October Falls s’est révélé aux mordus des sorties au coin du bois, en compagnie des Váli, Uaral et autres jeunes groupes qui, à l’école d’Empyrium et de Tenhi, ont choisi la voie du tout acoustique pour investir des territoires thématiques largement squattés par le black metal depuis une vingtaine d’années: la Nature, les esprits, la solitude, l’ascèse spirituelle… Toutes ces choses très présentables en société, dépourvues de figure mais visibles comme le nez en son milieu dans tout effort à plus de 180 bpm accouchant de frissons à l’origine confuse. Juste retour des choses, Mikko Lehto (October Falls c’est lui) ramène sa musique vers le style qui lui a apporté la quasi totalité de son public. On peut tout de suite balayer toute accusation d’opportunisme: Mikko est des notres, il écoute son black comme les autres. Il a par conséquent toute légitimité pour en cuisiner, d’autant plus que ce consistant hors d’œuvre appelle, on l’espère, un plat de résistance.

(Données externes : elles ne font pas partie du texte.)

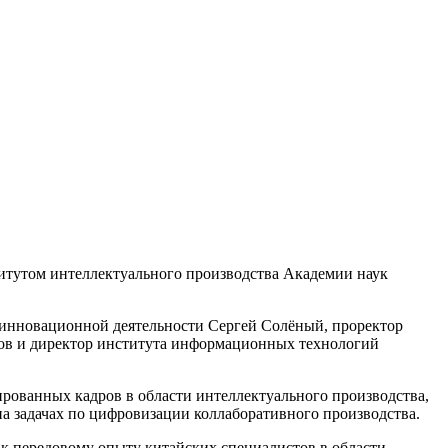
итутом интеллектуального производства Академии наук
 инновационной деятельности Сергей Солёный, проректор
лов и директор института информационных технологий
рованных кадров в области интеллектуального производства,
а задачах по цифровизации коллаборативного производства.
к передовому опыту китайских специалистов в области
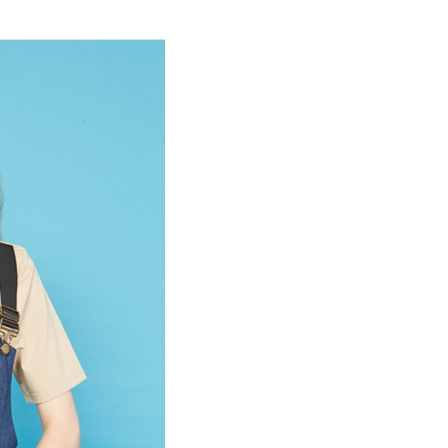
付／iPASS MONEY」等通路繳費。
家取貨
成立數日內，您將收到繳費通知簡訊。
費通知簡訊後14天內，點擊此簡訊中的連結，可透過四大超商
項】
網路銀行／等多元方式進行付款，方視為交易完成。
係由「台灣大哥大股份有限公司」（以下簡稱本公司）所提供，讓
：結帳手續完成當下不需立刻繳費，但若您需要取消訂單，請聯
貨付款
易時，得透過本服務購買商品或服務，並由商店將買賣／分期付
的店家。未經商家同意取消之訂單仍視為有效，需透過AFTEE
金債權讓與本公司後，依約使用本公司帳單繳交帳款。
繳納相關費用。
意付款使用「大哥付你分期」之契約關係目的，商店將以您的個人
否成功請以「AFTEE先享後付 」之結帳頁面顯示為準，若有關於
含姓名、電話或地址）提供予台灣大哥大進項蒐集、處理及利
功／繳費後需取消欲退款等相關疑問，請聯繫「AFTEE先享後
爾富取貨
公司與您本人進行分期帳單所需資料之確認、核對及更正。
援中心」
https://netprotections.freshdesk.com/support/home
戶服務條款，請詳閱以下連結：
https://oppay.tw/userRule
項】
付款
恩沛科技股份有限公司提供之「AFTEE先享後付」服務完成之
依本服務之必要範圍內提供個人資料，並將交易相關給付款項請
讓予恩沛科技股份有限公司。
個人資料處理事宜，請瀏覽以下網址：
1取貨
ee.tw/terms/#terms3
年的使用者請事先徵得法定代理人或監護人之同意方可使用
E先享後付」，若未經同意申辦者引起之損失，本公司不負相關責
AFTEE先享後付」時，將依據個別帳號之用戶狀況，依本公司
核予不同之上限額度；若仍有額度不足之情形，本公司將視審查
用戶進行身份認證。
一人註冊多個帳號或使用他人資訊註冊。若發現惡意使用之情
科技股份有限公司將有權停止該用戶之使用額度並採取法律行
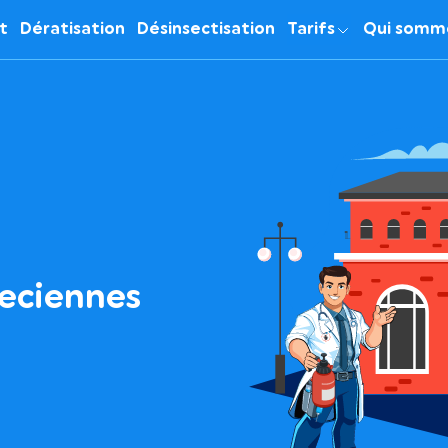
it
Dératisation
Désinsectisation
Tarifs
Qui somm
veciennes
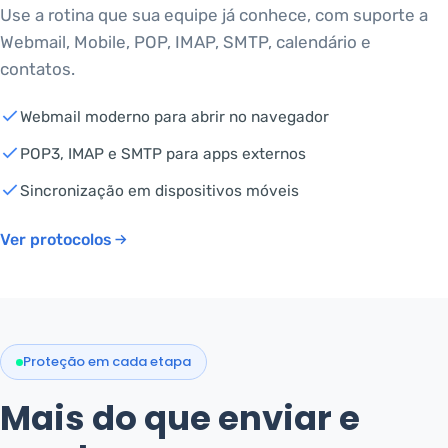
Use a rotina que sua equipe já conhece, com suporte a
Webmail, Mobile, POP, IMAP, SMTP, calendário e
contatos.
Webmail moderno para abrir no navegador
POP3, IMAP e SMTP para apps externos
Sincronização em dispositivos móveis
Ver protocolos
Proteção em cada etapa
Mais do que enviar e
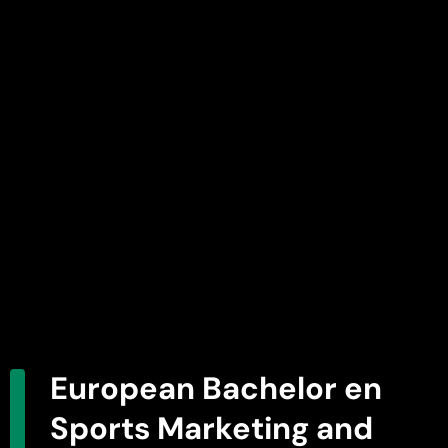
European Bachelor en
Sports Marketing and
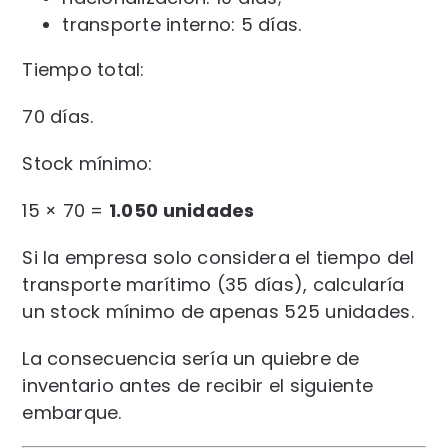
transporte interno: 5 días.
Tiempo total:
70 días.
Stock mínimo:
15 × 70 =
1.050 unidades
Si la empresa solo considera el tiempo del
transporte marítimo (35 días), calcularía
un stock mínimo de apenas 525 unidades.
La consecuencia sería un quiebre de
inventario antes de recibir el siguiente
embarque.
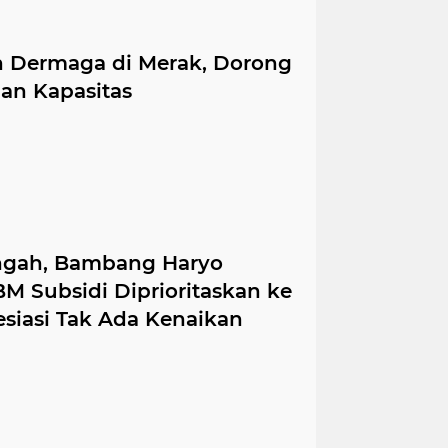
1)
(1)
(1)
n Dermaga di Merak, Dorong
purbalingga
rapid
an Kapasitas
(1)
(1)
engah, Bambang Haryo
 Subsidi Diprioritaskan ke
esiasi Tak Ada Kenaikan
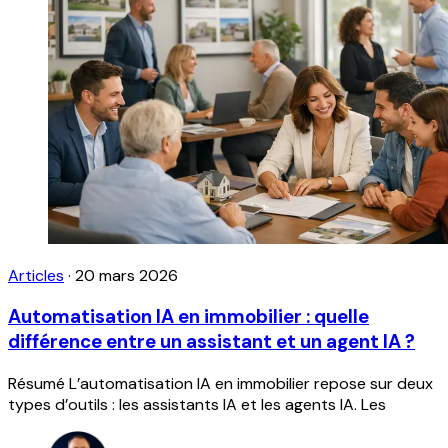
Articles
·
20 mars 2026
Automatisation IA en immobilier : quelle
différence entre un assistant et un agent IA ?
Résumé L’automatisation IA en immobilier repose sur deux
types d’outils : les assistants IA et les agents IA. Les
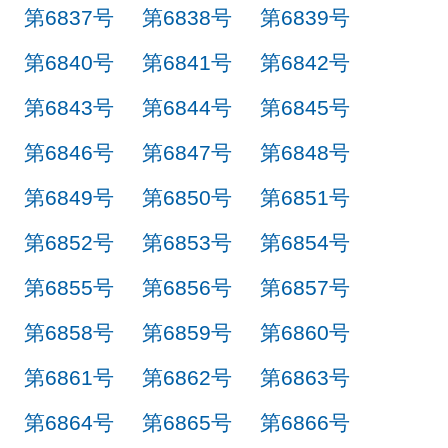
第6837号
第6838号
第6839号
第6840号
第6841号
第6842号
第6843号
第6844号
第6845号
第6846号
第6847号
第6848号
第6849号
第6850号
第6851号
第6852号
第6853号
第6854号
第6855号
第6856号
第6857号
第6858号
第6859号
第6860号
第6861号
第6862号
第6863号
第6864号
第6865号
第6866号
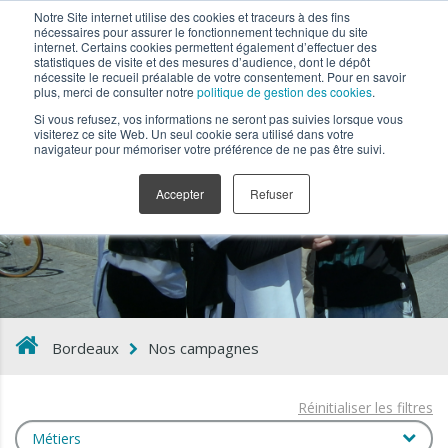
Notre Site internet utilise des cookies et traceurs à des fins
nécessaires pour assurer le fonctionnement technique du site
internet. Certains cookies permettent également d’effectuer des
statistiques de visite et des mesures d’audience, dont le dépôt
nécessite le recueil préalable de votre consentement. Pour en savoir
plus, merci de consulter notre
politique de gestion des cookies
.
Si vous refusez, vos informations ne seront pas suivies lorsque vous
visiterez ce site Web. Un seul cookie sera utilisé dans votre
navigateur pour mémoriser votre préférence de ne pas être suivi.
Nos campagnes
Accepter
Refuser
Bordeaux
Nos campagnes
Réinitialiser les filtres
Métiers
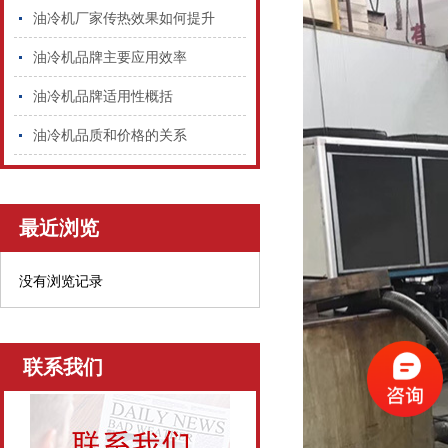
油冷机厂家传热效果如何提升
油冷机品牌主要应用效率
油冷机品牌适用性概括
油冷机品质和价格的关系
最近浏览
没有浏览记录
联系我们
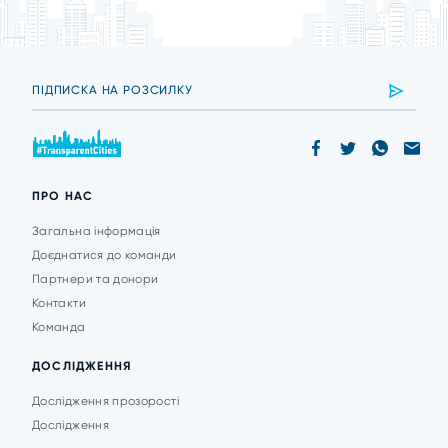
ПРО НАС
Загальна інформація
Доєднатися до команди
Партнери та донори
Контакти
Команда
ДОСЛІДЖЕННЯ
Дослідження прозорості
Дослідження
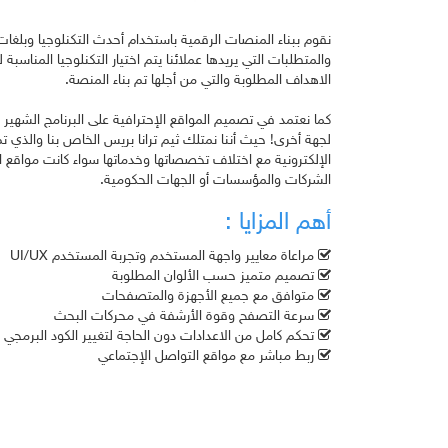
نقوم ببناء المنصات الرقمية باستخدام أحدث التكنلوجيا وبلغ
والمتطلبات التي يريدها عملائنا يتم اختيار التكنلوجيا المناسبة ل
الاهداف المطلوبة والتي من أجلها تم بناء المنصة.
كما نعتمد في تصميم المواقع الإحترافية على البرنامج الشهير
لجهة أخرى! حيث أننا نمتلك ثيم ترانا بريس الخاص بنا والذي تم
الإلكترونية مع اختلاف تخصصاتها وخدماتها سواء كانت مواقع اخبا
الشركات والمؤسسات أو الجهات الحكومية.
أهم المزايا :
مراعاة معايير واجهة المستخدم وتجربة المستخدم UI/UX
تصميم متميز حسب الألوان المطلوبة
متوافق مع جميع الأجهزة والمتصفحات
سرعة التصفح وقوة الأرشفة في محركات البحث
تحكم كامل من الاعدادات دون الحاجة لتغيير الكود البرمجي
ربط مباشر مع مواقع التواصل الإجتماعي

“Shores of Fire” situe d’emblée l’action au-delà du cercle polaire: le blizzard caresse la calotte glaciaire, la guitare de Mikko patine entre les flocons tournoyants, deux, trois accords chercheurs suivis comme leur ombre par une flute sereine qui en mime la trace. On est encore dans le berceau des premiers fils d’October Falls, Tuoni et Marras – tous deux très recommandés à tout quidam par la première phrase de la chro alléché. Puis rapidement la banquise s’ébranle sous le rugissement d’un premier galop rythmique imposant, parce qu’inattendu. Double-pédale squeezée en fond de mix, vocaux black distants, guitare à la fois souple et burinée, dont le timbre rappelle Rapture et l’allure Agalloch (d’abord Pale Folklore), pour une mélodie limpide et destressée. Plus loin, l’olympien “Funeral Pyres” héberge un riff rappelant de façon fort plaisante un thème de La Jetée, le film (culte). Le paysage de la pochette s’imprime devant les yeux. Vastes étendues, climat impitoyable, incandescences de bout du monde. The Streams of the End quoi… Comment mieux baptiser une musique dont la beauté invariable n’attend que l’oreille curieuse pour saisir et traîner loin de toute tentation citadine.
Oh bien sûr The Streams of the End ne brille pas par sa différence. Ni avec des recettes éprouvées depuis que Bergtatt (Ulver) a rendu le Bathory de Twilight of the Gods au black metal. Ni avec lui-même : les trois titres “metal” qui le composent (le quatrième faisant office d’outro) sont intimement attachés à une formule aussi simple que déclinable à l’envi: l’alternance de strophes acoustiques et de leur prolongement électrisé, en mid-tempo ou en blasts domestiqués. Alors, pantouflard Mikko? Sans doute un peu à l’étroit dans une camisole académique plutôt, mais tellement efficace dedans qu’on guette fébrilement le jour où il explosera les coutures pour oser une musique plus absolue, buissonnière, libérée du confort métrique. Pourquoi alors ne pas rêver à un destin rappelant l’impressionnante émancipation de Moonsorrow sur Verisäkeet? En attendant, on se dira que finalement le format EP convient pour le mieux à ce disque en forme de carte de visite, en lui évitant le piège de la longueur.
- shores of fire
- white northern soils
- funeral pyres
- the streams of the end
Ouais, pas franchement convaincu aussi, ça sonne encore trop comme du Agalloch.